Molecular architecture of amyloid forming peptides: Amyloid-beta (1--42) and prion protein (118--135)

Amyloid lesions found in several neurodegenerative and systemic diseases result from the alternative folding of cellular proteins into toxic aggregates. In particular, aggregation of the amyloid-beta (Abeta) peptide has long been posited to be the primary causative agent for Alzheimer's disease pathology. In this study, high resolution 13C solid-state NMR spectroscopy was used to identify molecular contacts in fibrils and pre-fibrillar oligomers formed from the Abeta(1-42) peptide.
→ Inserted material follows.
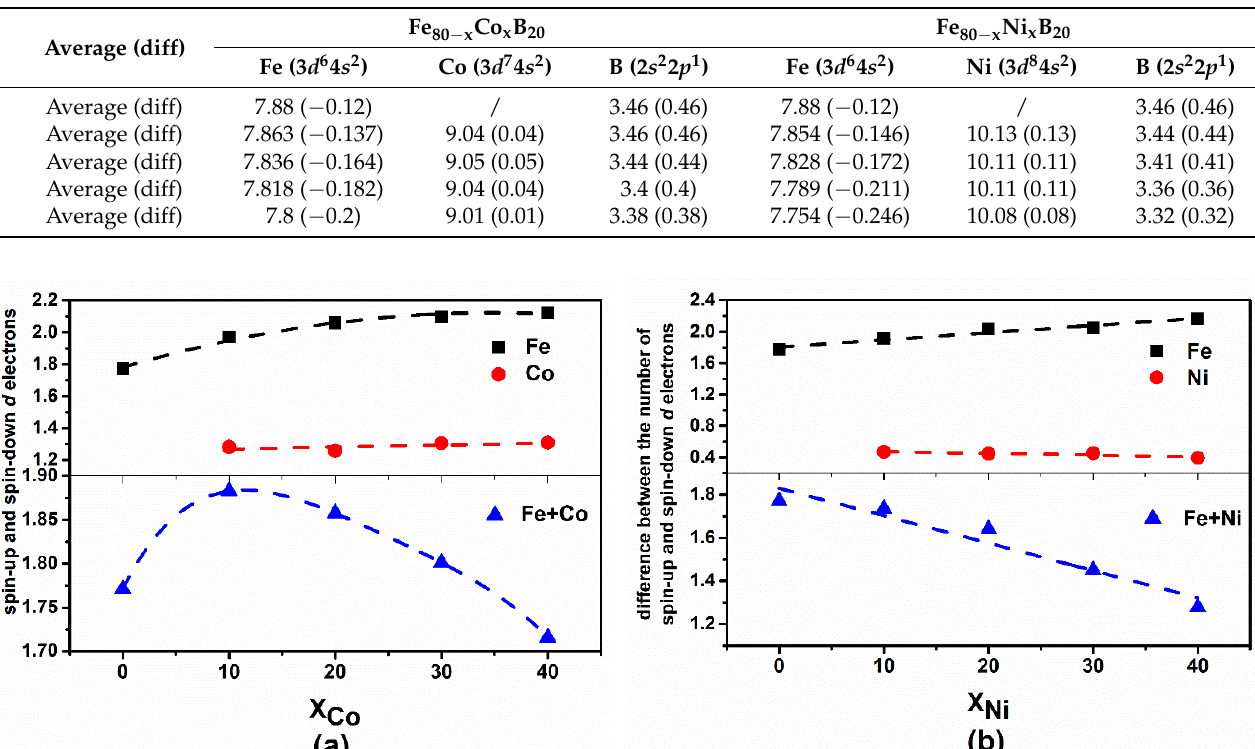
Table 1. Valence electron distribution of each element for different contents of Fe 80 − x Co x B 20 and Fe 80 − x Ni x B 20 (x = 0, 10, 20, 30, and 40 at.%) amorphous alloys.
The hydrophobic core of Abeta(1-42) fibrils consists of a beta-hairpin motif with Phe19 opposite to Leu34 and Gln15 opposite to Gly37. The individual beta-strands within a beta-sheet were found to have a parallel and in-register orientation with a staggered, domain-swapped architecture. In soluble oligomers of Abeta(1-42) stabilized at 4°C, the peptide has a similar beta-hairpin structure with the same Phe19-Leu34 contact. However, the beta-strands do not have a parallel and in-register orientation and do not have a staggered domain-swapped architecture. When the Abeta42 stable oligomers are incubated at 37°C, they condense and elongate to form fibrils, as visualized using a combination of electron and atomic force microscopies. Stable oligomers of Abeta42 are significantly more toxic than fibrils when applied to primary mouse cortical neurons. The results indicate that pre-fibrillar oligomers of Abeta42, which have a defined beta-hairpin structure, nucleate the formation of parallel and in-register domain swapped fibrils with diminished toxicity. A similar analysis was used to investigate the molecular packing arrangement of aggregates formed form the hydrophobic core of human prion protein, PrP (118-135). Amyloid fibrils formed from PrP (118-135) have a polymorphic structure where Met129 can pack against Gly127 and Gly131. Importantly, aggregation of both Amyloid-beta (1-42) and prion protein PrP(118-135) can be inhibited by peptide inhibitors designed to block specific side-chain packing arrangements. Structural elucidation along with the development of structure-specific inhibitors may provide new therapeutic strategies towards ameliorating a wide range of amyloid-specific neurodegenerative and systemic pathologies.